We want you to feel comfortable about the security of your survey data, and we make it a priority to take our users’ security and privacy concerns seriously. We strive to ensure that user data is kept securely and that we collect only as much personal data as is required to provide our services to users in an efficient and effective manner.
TorchMetrics uses some of the most advanced technology for Internet security that is commercially available today. This Security Statement is aimed at being transparent about our security infrastructure and practices, to help reassure you that your data is appropriately protected.
APPLICATION AND USER SECURITY
- All communications with the torchmetrics.com website are sent over SSL/TLS connections. Secure Sockets Layer (SSL) and Transport Layer Security (TLS) technology (the successor technology to SSL) protect communications by using both server authentication and data encryption. This ensures that user data in transit is safe, secure, and available only to intended recipients.
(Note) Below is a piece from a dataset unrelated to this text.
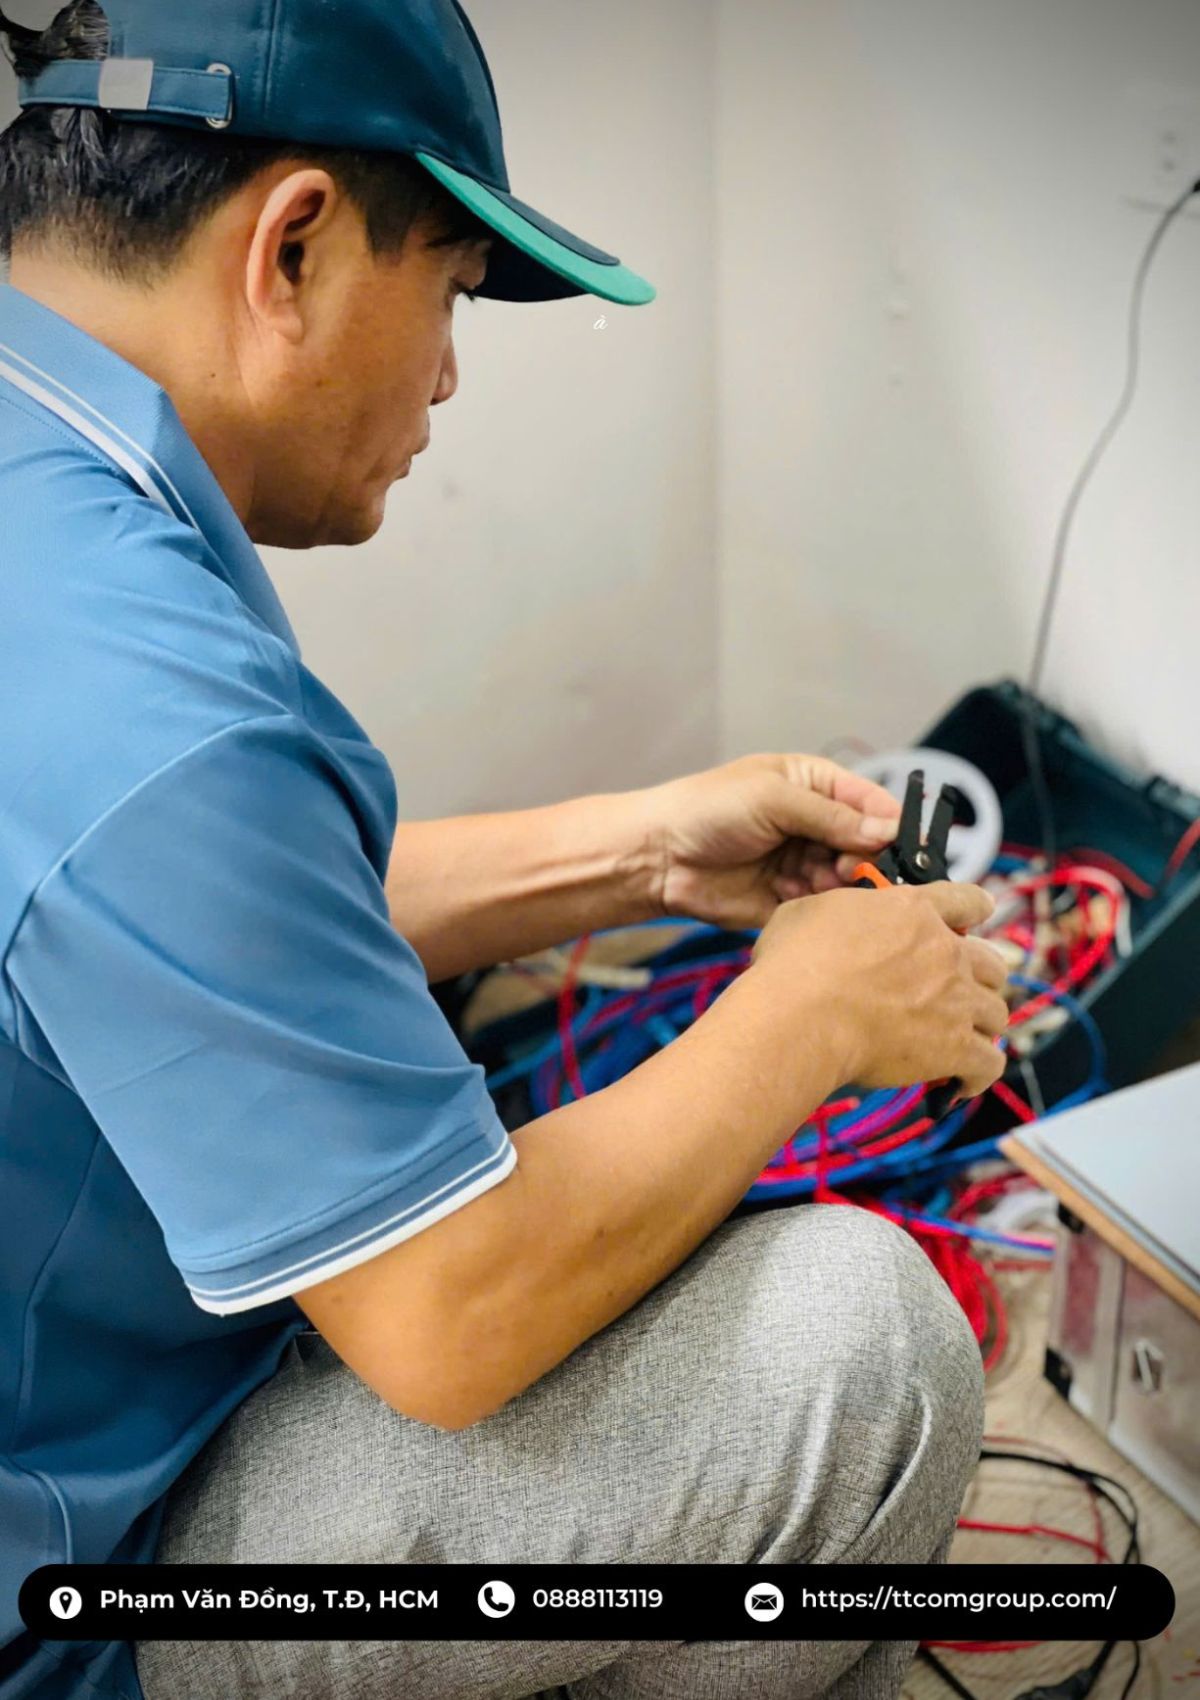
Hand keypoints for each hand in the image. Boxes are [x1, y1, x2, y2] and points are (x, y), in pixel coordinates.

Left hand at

- User Authentication: User accounts have unique usernames and passwords that must be entered each time a user logs on. TorchMetrics issues a session cookie only to record encrypted authentication information for the duration of a specific session. The session cookie does not include the password of the user.
- User Passwords: User application passwords have minimum complexity requirements. Passwords are individually salted and hashed.
- Data Encryption: Certain sensitive user data, such as credit card details and account passwords, is stored in encrypted format.
Data Centers: Our hosting provider’s physical infrastructure is hosted and managed within Amazon’s secure data centers and utilizes the Amazon Web Service (AWS) technology. Amazon continually manages risk and undergoes recurring assessments to ensure compliance with industry standards. Amazon’s data center operations have been accredited under:
- ISO 27001
- SOC 1 and SOC 2/SSAE 16/ISAE 3402 (previously SAS 70 Type II)
- FISMA Moderate
- SarbanesOxley (SOX)
Physical Security: Our hosting provider utilizes ISO 27001 and FISMA certified data centers managed by Amazon. Amazon has many years of experience in designing, constructing, and operating large-scale data centers. This experience has been applied to the AWS platform and infrastructure. AWS data centers are housed in nondescript facilities, and critical facilities have extensive setback and military-grade perimeter control berms as well as other natural boundary protection. Physical access is strictly controlled both at the perimeter and at building ingress points by professional security staff utilizing video surveillance, state of the art intrusion detection systems, and other electronic means. Authorized staff must pass two-factor authentication no fewer than three times to access data center floors. All visitors and contractors are required to present identification and are signed in and continually escorted by authorized staff.
Amazon provides data center access and information only to employees who have a legitimate business need for such privileges. When an employee no longer has a business need for these privileges, his or her access is immediately revoked, even if they continue to be an employee of Amazon or Amazon Web Services. All physical and electronic access to data centers by Amazon employees is logged and audited routinely.
For additional information see https://aws.amazon.com/security
The Platform is monitored 24×7 by comprehensive automated systems. In the event of any issue affecting the health and operation of the infrastructure, core systems, or tools, our dedicated operations team is notified and will respond immediately to diagnose and correct any issues. This 24×7 monitoring covers the entire platform
- Backup Frequency: Backups occur hourly internally, and daily to a centralized backup system for storage in multiple geographically disparate sites.
- Production Redundancy: Data stored on a RAID 10 array. O/S stored on a RAID 1 array.
- Stack: We code in Ruby on Rails and run on Postgres DB.
- Coding Practices: Our engineers use best practices and industry-standard secure coding guidelines to ensure secure coding.
HANDLING OF SECURITY BREACHES
Despite best efforts, no method of transmission over the Internet and no method of electronic storage is perfectly secure. We cannot guarantee absolute security. However, if TorchMetrics learns of a security breach, we will notify affected users so that they can take appropriate protective steps. Our breach notification procedures are consistent with our obligations under various state and federal laws and regulation, as well as any industry rules or standards that we adhere to. Notification procedures include providing email notices or posting a notice on our website if a breach occurs.
Keeping your data secure also depends on your ensuring that you maintain the security of your account by using sufficiently complicated passwords and storing them safely. You should also ensure that you have sufficient security on your own systems, to keep any survey data you download to your own computer away from prying eyes. We offer SSL to secure the transmission of survey responses, but it is your responsibility to ensure that your surveys are configured to use that feature where appropriate.